My biggest problem, at least in the last few years, has been split attention.  There are SO MANY projects I want to do and not nearly enough time to do them all.  Instead of picking one things and diving into it, I would start down one path, get frustrated that I wasn’t making progress fast enough, and then switch to something else.  The end result was that I got nothing done.

The problem with this approach was that I was a beginner at a lot of the things I wanted to do.  It’s like wanting to play Beethoven’s Symphony #5 on the piano, but not knowing how to play the piano.  You have two options.

  1. Watch a bunch of YouTube tutorials of people playing Symphony #5 and copy their finger movements exactly.  Eventually, you’ll be able to play that one piano piece, but nothing else.  You won’t have really learned to play the piano.  HOWEVER, with every note you hit you could hear Symphony #5 somewhere in there, struggling to get out which kept up your enthusiasm.  Also, you will have learned a LOT about piano playing (though you may not realize it) which will serve as a good foundation to learn to play the piano later.
  2. Start with the basics (reading musical notes, practicing scales) and work your way up to playing Symphony #5.  You’ll actually learn to play the piano, but during the learning process you won’t be playing Symphony #5.  That means you’ll need to keep reminding yourself what all that boring scale playing is leading to.  However, you’ve built a strong foundation about music playing that you can apply beyond Symphony #5.

That’s what it was like for me with programming.  The Udacity course was like starting with method #2, but stopping with scales.  After the course was done, I had no idea how to apply anything I learned to the projects I wanted to create.  I didn’t know how to go from playing scales to playing a real piece of music.

So I shifted to method #1.  I dove into a bunch of Apps Scripts projects, frankenstein-ing programs together using other people’s code, tutorials, and the Apps Scripts documentation.  I didn’t really get half the errors I was seeing.  I didn’t really understand why things worked when they did, but I could generally get things working.
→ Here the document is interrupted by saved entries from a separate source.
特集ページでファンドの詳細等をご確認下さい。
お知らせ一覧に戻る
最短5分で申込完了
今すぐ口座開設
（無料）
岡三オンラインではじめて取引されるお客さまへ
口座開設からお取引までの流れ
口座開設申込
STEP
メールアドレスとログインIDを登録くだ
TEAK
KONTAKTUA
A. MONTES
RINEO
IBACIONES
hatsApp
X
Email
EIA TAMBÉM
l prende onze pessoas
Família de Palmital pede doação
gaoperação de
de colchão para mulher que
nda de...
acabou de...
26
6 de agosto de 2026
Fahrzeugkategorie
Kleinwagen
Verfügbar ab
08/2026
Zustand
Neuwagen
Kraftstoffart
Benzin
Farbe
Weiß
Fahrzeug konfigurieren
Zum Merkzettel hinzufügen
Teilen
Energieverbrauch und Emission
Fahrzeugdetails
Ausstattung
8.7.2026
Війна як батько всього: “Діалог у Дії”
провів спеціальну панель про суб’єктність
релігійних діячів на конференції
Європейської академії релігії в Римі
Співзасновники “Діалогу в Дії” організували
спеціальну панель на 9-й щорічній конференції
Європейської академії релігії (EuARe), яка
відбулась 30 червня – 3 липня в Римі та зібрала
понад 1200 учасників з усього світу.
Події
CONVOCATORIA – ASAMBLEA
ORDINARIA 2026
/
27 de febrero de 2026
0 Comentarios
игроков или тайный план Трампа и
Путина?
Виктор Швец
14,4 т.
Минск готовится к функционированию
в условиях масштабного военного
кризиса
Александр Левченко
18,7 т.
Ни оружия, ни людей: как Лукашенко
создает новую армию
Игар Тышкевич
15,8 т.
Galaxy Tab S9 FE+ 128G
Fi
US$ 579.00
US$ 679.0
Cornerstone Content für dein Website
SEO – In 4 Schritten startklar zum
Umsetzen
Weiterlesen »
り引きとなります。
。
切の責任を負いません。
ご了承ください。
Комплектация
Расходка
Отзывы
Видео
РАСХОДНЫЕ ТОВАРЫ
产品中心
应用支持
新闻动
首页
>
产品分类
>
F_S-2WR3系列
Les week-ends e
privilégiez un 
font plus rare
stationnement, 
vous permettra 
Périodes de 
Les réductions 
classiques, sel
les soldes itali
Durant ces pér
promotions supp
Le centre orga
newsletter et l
However, this was deeply unsatisfying.  Which is why I came to CS50.  I wanted to be back in a school-like environment.  To learn things the “right way.”

Taking CS50 after having spent two years frankenstein-ing code was GREAT.  Going with method #1 gave me context so that when I saw lessons in CS50, I could think “Oooooohhh, THAT’S why that works” instead of thinking, “Ok, I get the theory now how do I apply it?”  I had already applied it and now I was backing into the theory.

But back to December 2014.  Taking CS50 was great, but it was hard.  I was itching to get started on projects and the thought of having to take 11 weeks of courses was overwhelming.  I got frustrated that I wasn’t making progress fast enough and quit.

This is totally counterintuitive and I know it, but I still do it all the time.  I think it’s going to take too long to learn something, so I quit.  But then 11 weeks later I’m sitting there thinking, why didn’t I just invest in this 11 weeks ago?  The problem?  Learning scales is boooring and I wanted to play the Symphony NOW!

Anyway, I quit the course in Jan 2015.  There was the issue that I wasn’t progressing fast enough coupled with my life getting busy.  I was also taking a sci-fi writing course at the time which I really threw myself into.  It was my 10 hour a day project.  On top of that, I was applying to new jobs.  I started a new job in April 2015 and just got distracted getting up to speed and working hard at the new gig.

But the new job was still in project management so, inevitably, I begin to feel the itch.  I wanted to *make* things.  So I picked the course back up Dec 2016 and really got to it in Feb/March 2017.  I finished the course last week (April 2017) and it was HARD.

I admit there were a few additional stop and starts in there, though not quite as long, and I skipped two problem sets, but I got through it!